╭──

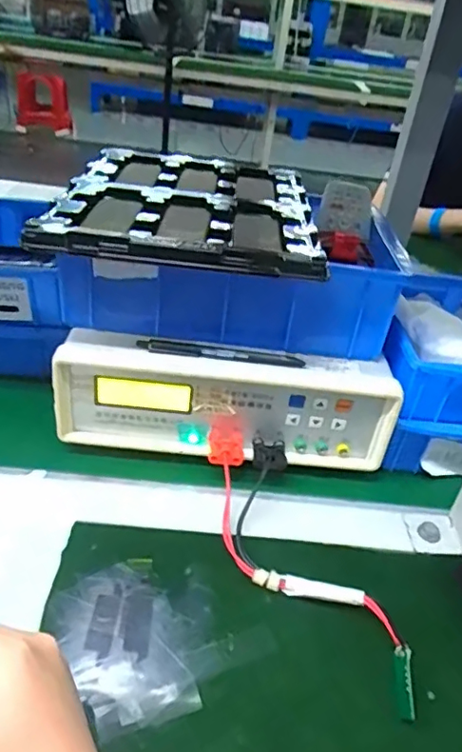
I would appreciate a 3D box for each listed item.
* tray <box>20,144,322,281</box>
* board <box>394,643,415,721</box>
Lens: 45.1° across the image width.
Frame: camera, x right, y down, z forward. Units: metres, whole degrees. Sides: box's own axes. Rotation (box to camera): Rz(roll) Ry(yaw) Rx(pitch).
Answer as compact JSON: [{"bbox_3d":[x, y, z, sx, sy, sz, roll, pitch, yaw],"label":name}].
[{"bbox_3d":[-0.038,-0.160,0.517,0.217,0.027,0.292,6,34,-3],"label":"tray"},{"bbox_3d":[0.106,0.187,0.340,0.008,0.008,0.040,6,57,-2],"label":"board"}]

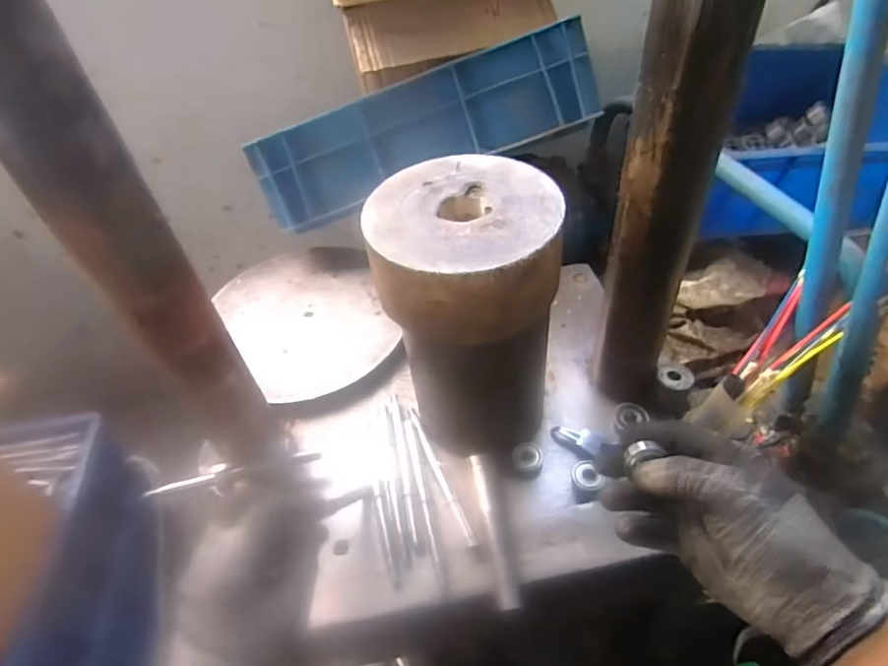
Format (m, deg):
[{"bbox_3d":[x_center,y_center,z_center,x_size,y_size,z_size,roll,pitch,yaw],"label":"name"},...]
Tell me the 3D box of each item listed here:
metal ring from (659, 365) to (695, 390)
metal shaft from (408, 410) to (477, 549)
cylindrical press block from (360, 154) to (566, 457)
[{"bbox_3d":[0.234,0.044,0.550,0.029,0.008,0.032,-22,48,-13],"label":"metal ring"},{"bbox_3d":[-0.004,0.132,0.524,0.010,0.005,0.158,-19,47,-11],"label":"metal shaft"},{"bbox_3d":[0.024,-0.007,0.486,0.134,0.246,0.137,-3,46,4],"label":"cylindrical press block"}]

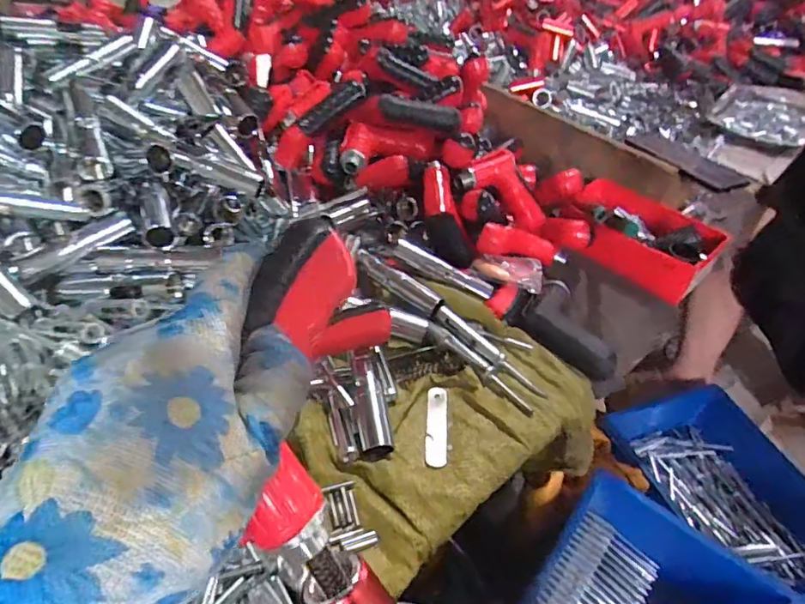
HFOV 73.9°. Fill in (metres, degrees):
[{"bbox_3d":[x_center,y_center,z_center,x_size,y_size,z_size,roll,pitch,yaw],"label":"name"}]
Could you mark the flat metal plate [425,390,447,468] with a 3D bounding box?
[{"bbox_3d":[0.032,0.116,0.505,0.019,0.004,0.086,6,43,0],"label":"flat metal plate"}]

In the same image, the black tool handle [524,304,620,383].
[{"bbox_3d":[0.177,0.037,0.569,0.029,0.032,0.110,-30,53,-33],"label":"black tool handle"}]

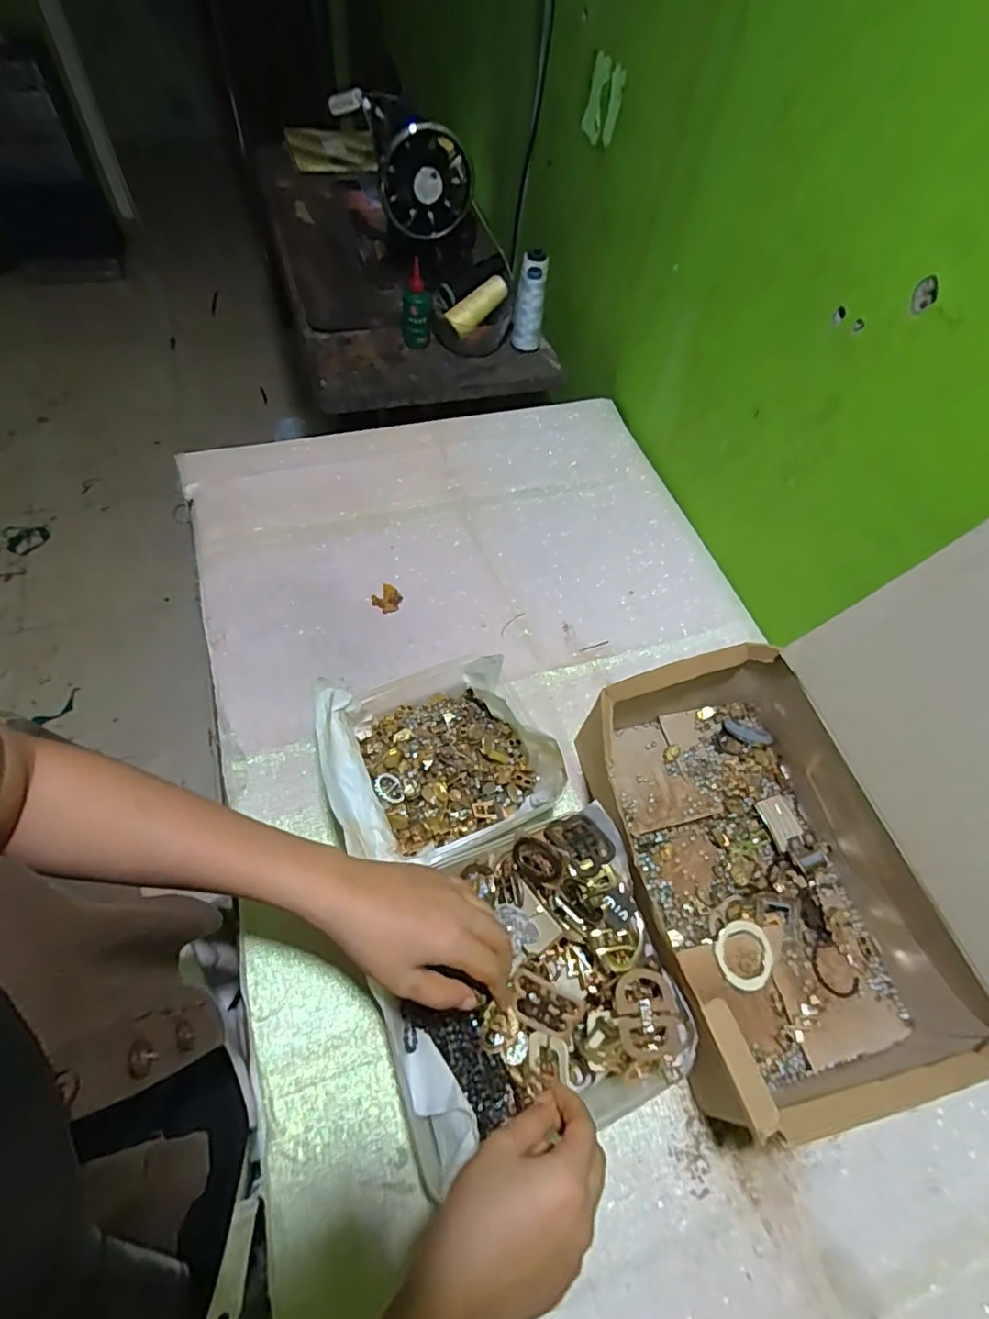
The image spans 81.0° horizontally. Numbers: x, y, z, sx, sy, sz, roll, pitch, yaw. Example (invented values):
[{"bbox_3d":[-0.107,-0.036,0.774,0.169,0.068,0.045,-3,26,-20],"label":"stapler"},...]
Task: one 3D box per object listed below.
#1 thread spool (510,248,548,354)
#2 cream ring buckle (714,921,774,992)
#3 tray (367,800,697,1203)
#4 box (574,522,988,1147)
[{"bbox_3d":[0.053,-0.553,0.910,0.048,0.126,0.050,4,58,-2],"label":"thread spool"},{"bbox_3d":[0.207,0.245,0.479,0.048,0.007,0.050,-15,67,-11],"label":"cream ring buckle"},{"bbox_3d":[0.021,0.237,0.431,0.199,0.077,0.193,-15,61,-13],"label":"tray"},{"bbox_3d":[0.262,0.117,0.426,0.306,0.272,0.332,-10,60,-10],"label":"box"}]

╰──

**Exercise**
Give the number of lines in the listing that include the word "metres", without any added words.

**Solution to this exercise**
2